Derek Foster, a former Labour chief whip, said: "Just saying everybody is going to be middle-class and that politics is going to move to them and forget the rest - which is the impression that is given - is a prostitution of the vision which created Labour out of the trade union movement."
Mr Foster, the MP for Bishop Auckland, launched a strong attack on Mr Blair in an interview with the Sunday Sun newspaper in Newcastle. "Tony is not satisfied with the Labour Party. He doesn't like the Labour Party. He doesn't like Labour MPs. He wants a coalition with the Liberals. He wants to forget us," said Mr Foster.
"And, although he talks devolution, he is a centralist, a control freak," Mr Foster added.
He claimed Labour had "lost its grasp of the common thread" adding: "This New Labour Government is not fit to polish the boots of the post-war Labour government."

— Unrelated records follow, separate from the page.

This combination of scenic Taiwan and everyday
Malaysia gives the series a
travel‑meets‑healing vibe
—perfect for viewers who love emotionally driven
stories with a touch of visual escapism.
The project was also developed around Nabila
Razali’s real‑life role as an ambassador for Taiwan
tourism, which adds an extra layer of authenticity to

In a speech last week, Mr Blair said Britain's old establishment was being replaced by "a new, larger, more meritocratic middle-class", including millions who traditionally might see themselves as working- class.
Mr Foster was supported by Dennis Skinner, the Labour MP for Bolsover, and a former miner, who proclaimed his working-class credentials. He warned Mr Blair: "Don't try and give people the impression that we are on the our way to some kind of middle-class Utopia in which everyone is equal."
Although Labour had performed well in middle-class suburbia at the 1997 general election it also needed its traditional supporters, he added.
"All I'm saying to Tony is: don't neglect that working class. Don't make remarks that suggest they are not important or indicate that they're not going to exist." The criticisms came amid a row over a fall in Labour Party membership. Blairites said "Old Labour" members were quitting the party, but left-wingers insistedthat "New Labour" supporters, attracted by Mr Blair, had already walked away.
Today, Labour's National Executive will be told that party membership dropped from 405,238 to 391,771 in the 12 months to December. It is a smaller fall than previously reported but it is still a setback to Mr Blair's hopes of recruiting 500,000 members. Labour attracted 40,859 new recruits in the past year, down from 54,914 in the previous 12 months, but the retention rate rose to 87 per cent. Some 60 per cent of Labour members are men and 40 per cent are women.
After paying off a pounds 4.5m deficit from the last general election, Labour will now launch a recruitment drive. Officials say the biggest cause of losing members is through people moving house, so they will redouble their efforts to persuade them to pay their subscriptions by direct debit.
Meanwhile, Labour has rejected claims of "cronyism" in the selection of candidates for the May elections to the Scottish Parliament. Mr Blair's critics claimed that the party's selection board had given leading New Labour figures top placings on the regional lists, which will provide the members chosen through proportional representation.
t Jack Cunningham, the Minister for the Cabinet Office, is facing a Parliamentary inquiry into claims that he took trips on Concorde and stayed at five-star hotels at the taxpayers' expense.
Many of the trips detailed in a Sunday newspaper took place before Mr Cunningham moved to his present job from the Ministry of Agriculture, Fisheries and Food last July.
The complaint is being lodged by Tim Yeo, the Conservative agriculture spokesman.
Jack Straw, the Home Secretary, said he would not comment on the veracity of such reports but any complaint would be investigated.